What this task involves:
Update everything from the line containing "genus: Ondatra" down to the line containing "genus: Endlicheria", writing those lines out again with "common name" changed to "vernacular name" and nothing else altered.

Data for this exercise:
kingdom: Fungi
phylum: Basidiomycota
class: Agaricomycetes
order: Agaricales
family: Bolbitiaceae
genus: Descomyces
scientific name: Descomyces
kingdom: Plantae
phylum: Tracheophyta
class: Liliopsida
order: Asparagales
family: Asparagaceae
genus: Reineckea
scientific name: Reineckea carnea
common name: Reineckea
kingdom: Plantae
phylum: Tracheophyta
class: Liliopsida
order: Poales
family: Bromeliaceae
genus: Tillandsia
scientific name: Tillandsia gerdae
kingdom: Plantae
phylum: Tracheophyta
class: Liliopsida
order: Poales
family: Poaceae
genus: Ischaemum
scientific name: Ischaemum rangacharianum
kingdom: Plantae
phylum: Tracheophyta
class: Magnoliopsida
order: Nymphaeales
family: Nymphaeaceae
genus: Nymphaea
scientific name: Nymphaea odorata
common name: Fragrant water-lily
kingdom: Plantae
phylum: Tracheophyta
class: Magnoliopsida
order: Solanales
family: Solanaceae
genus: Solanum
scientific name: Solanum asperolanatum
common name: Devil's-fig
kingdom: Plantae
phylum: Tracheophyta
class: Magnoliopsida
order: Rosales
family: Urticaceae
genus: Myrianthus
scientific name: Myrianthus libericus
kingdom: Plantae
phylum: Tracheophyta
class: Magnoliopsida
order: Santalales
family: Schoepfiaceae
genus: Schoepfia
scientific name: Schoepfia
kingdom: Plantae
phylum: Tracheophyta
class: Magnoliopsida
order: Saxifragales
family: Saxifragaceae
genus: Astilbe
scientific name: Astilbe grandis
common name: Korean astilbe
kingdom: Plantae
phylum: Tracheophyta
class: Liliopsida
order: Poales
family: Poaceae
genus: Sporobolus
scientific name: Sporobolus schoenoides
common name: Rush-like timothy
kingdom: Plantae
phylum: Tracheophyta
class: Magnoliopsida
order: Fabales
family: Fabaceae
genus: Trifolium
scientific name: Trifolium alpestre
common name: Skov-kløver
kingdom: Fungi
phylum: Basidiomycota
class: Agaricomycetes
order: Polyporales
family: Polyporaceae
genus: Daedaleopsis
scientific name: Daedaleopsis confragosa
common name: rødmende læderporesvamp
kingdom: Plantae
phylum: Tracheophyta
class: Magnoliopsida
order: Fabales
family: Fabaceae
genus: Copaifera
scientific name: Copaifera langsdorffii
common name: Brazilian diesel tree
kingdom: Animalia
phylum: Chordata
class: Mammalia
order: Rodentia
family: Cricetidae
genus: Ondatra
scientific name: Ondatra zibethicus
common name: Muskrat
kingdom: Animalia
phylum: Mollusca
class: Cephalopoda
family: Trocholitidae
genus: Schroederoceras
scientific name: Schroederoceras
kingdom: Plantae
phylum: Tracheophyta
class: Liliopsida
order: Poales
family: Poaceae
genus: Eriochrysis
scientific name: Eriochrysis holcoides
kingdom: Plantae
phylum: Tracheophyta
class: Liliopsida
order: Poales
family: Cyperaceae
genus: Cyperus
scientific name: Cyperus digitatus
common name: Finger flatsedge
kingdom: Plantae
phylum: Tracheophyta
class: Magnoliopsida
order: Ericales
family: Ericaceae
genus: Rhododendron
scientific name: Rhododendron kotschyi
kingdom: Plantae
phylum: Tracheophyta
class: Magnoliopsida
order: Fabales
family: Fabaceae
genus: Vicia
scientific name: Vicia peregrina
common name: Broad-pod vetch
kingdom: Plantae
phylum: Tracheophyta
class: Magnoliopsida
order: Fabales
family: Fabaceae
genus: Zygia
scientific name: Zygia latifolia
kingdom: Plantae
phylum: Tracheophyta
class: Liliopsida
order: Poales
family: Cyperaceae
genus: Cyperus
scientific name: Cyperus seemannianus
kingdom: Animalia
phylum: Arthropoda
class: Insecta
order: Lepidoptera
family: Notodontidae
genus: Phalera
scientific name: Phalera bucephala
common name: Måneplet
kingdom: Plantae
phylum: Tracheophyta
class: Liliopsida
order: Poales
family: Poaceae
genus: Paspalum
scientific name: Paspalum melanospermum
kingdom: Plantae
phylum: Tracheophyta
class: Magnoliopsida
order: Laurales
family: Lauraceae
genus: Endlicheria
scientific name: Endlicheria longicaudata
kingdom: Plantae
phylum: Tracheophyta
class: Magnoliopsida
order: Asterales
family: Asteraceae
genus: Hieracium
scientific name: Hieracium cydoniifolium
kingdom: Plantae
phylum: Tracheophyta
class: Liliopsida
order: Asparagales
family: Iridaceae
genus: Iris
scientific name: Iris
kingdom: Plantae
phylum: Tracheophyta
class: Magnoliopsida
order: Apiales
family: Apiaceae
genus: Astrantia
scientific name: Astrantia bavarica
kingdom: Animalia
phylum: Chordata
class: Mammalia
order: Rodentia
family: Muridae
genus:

Solution to this task:
genus: Ondatra
scientific name: Ondatra zibethicus
vernacular name: Muskrat
kingdom: Animalia
phylum: Mollusca
class: Cephalopoda
family: Trocholitidae
genus: Schroederoceras
scientific name: Schroederoceras
kingdom: Plantae
phylum: Tracheophyta
class: Liliopsida
order: Poales
family: Poaceae
genus: Eriochrysis
scientific name: Eriochrysis holcoides
kingdom: Plantae
phylum: Tracheophyta
class: Liliopsida
order: Poales
family: Cyperaceae
genus: Cyperus
scientific name: Cyperus digitatus
vernacular name: Finger flatsedge
kingdom: Plantae
phylum: Tracheophyta
class: Magnoliopsida
order: Ericales
family: Ericaceae
genus: Rhododendron
scientific name: Rhododendron kotschyi
kingdom: Plantae
phylum: Tracheophyta
class: Magnoliopsida
order: Fabales
family: Fabaceae
genus: Vicia
scientific name: Vicia peregrina
vernacular name: Broad-pod vetch
kingdom: Plantae
phylum: Tracheophyta
class: Magnoliopsida
order: Fabales
family: Fabaceae
genus: Zygia
scientific name: Zygia latifolia
kingdom: Plantae
phylum: Tracheophyta
class: Liliopsida
order: Poales
family: Cyperaceae
genus: Cyperus
scientific name: Cyperus seemannianus
kingdom: Animalia
phylum: Arthropoda
class: Insecta
order: Lepidoptera
family: Notodontidae
genus: Phalera
scientific name: Phalera bucephala
vernacular name: Måneplet
kingdom: Plantae
phylum: Tracheophyta
class: Liliopsida
order: Poales
family: Poaceae
genus: Paspalum
scientific name: Paspalum melanospermum
kingdom: Plantae
phylum: Tracheophyta
class: Magnoliopsida
order: Laurales
family: Lauraceae
genus: Endlicheria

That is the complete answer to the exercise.